Jackson Wild
- Location: Jackson Hole, WY
- Founded: 1991
- Founded by: Wolfgang Bayer
- Awards: Grand Teton Award
- Website: www.jacksonwild.org/index.html

= Jackson Wild =

Nonprofit Organization

Jackson Wild, formerly Jackson Hole Wildlife Film Festival, is a film festival turned nonprofit organization founded in 1991. Jackson Wild is based in Jackson Hole in the state of Wyoming, USA. The organization is primarily known for the annual Jackson Wild Summit, an international conference for professionals in the natural history filmmaking and media industry, as well as the Jackson Wild Media Awards recognizing excellence in natural history filmmaking. The Summit is typically held within Grand Teton National Park at the Jackson Lake Lodge.

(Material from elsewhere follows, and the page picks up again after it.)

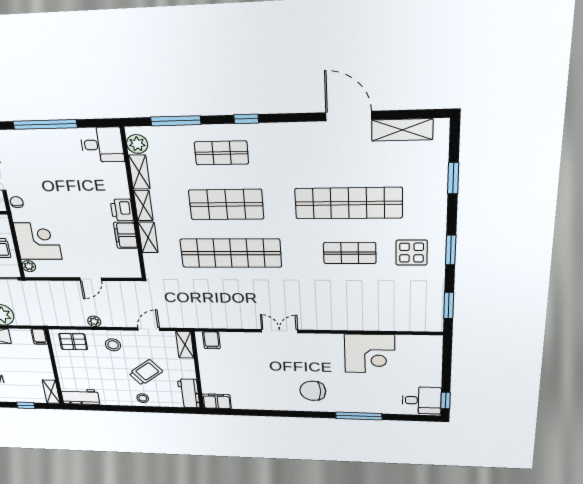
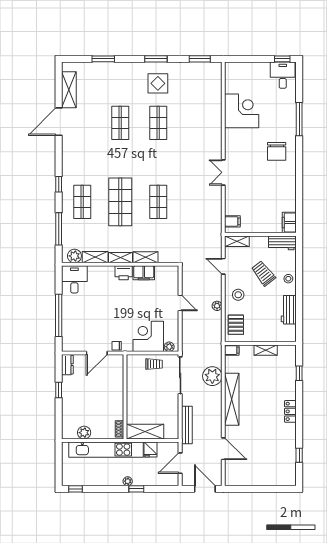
shop shelf: (348, 203) -> (120, 123), width x0.50, depth x0.74
shop shelf: (231, 253) -> (158, 202), width x0.50, depth x0.74
shelving: (51, 392) -> (266, 350), moved
workbench: (80, 397) -> (289, 310), moved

The organization also hosts events around the world, including their annual World Wildlife Day Film Showcase, organized in partnership with CITES and the UNDP. Alongside events, Jackson Wild produces different programs that support emerging filmmakers, such as the African Conservation Voices program in partnership with the African Wildlife Foundation.

== Jackson Wild Summit ==
The Jackson Wild Summit is held annually in September and consists of panel discussions, film screenings, workshops, and networking opportunities. The Summit culminates in an Awards Gala, in which the winners of the annual Jackson Wild Media Awards are announced.

== Jackson Wild Media Awards ==
The Jackson Wild Media Awards are an annual film competition recognizing excellence in nature, science and conservation filmmaking. In 2021, Jackson Wild introduced Special Jury Recognitions, a peer-nominated honor separate from the Media Awards recognizing and celebrating impactful individuals and innovative content in the industry.

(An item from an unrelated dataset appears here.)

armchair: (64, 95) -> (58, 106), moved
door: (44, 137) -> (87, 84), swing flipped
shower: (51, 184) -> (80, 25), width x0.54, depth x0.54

== Jackson Wild Frontiers ==
Jackson Wild leads a number of professional development and training opportunities for early-career and emerging filmmakers. The Jackson Wild Media Lab is a cross-disciplinary science filmmaking workshop that brings scientists and media creators together. Jackson Wild offers additional Media Labs in partnership with other organizations, including the African Conservation Voices Media Labs.

The organization also has a Summit Fellowship program for mid-career filmmakers to accelerate their project that is currently in development through trainings and mentorship at the annual Summit.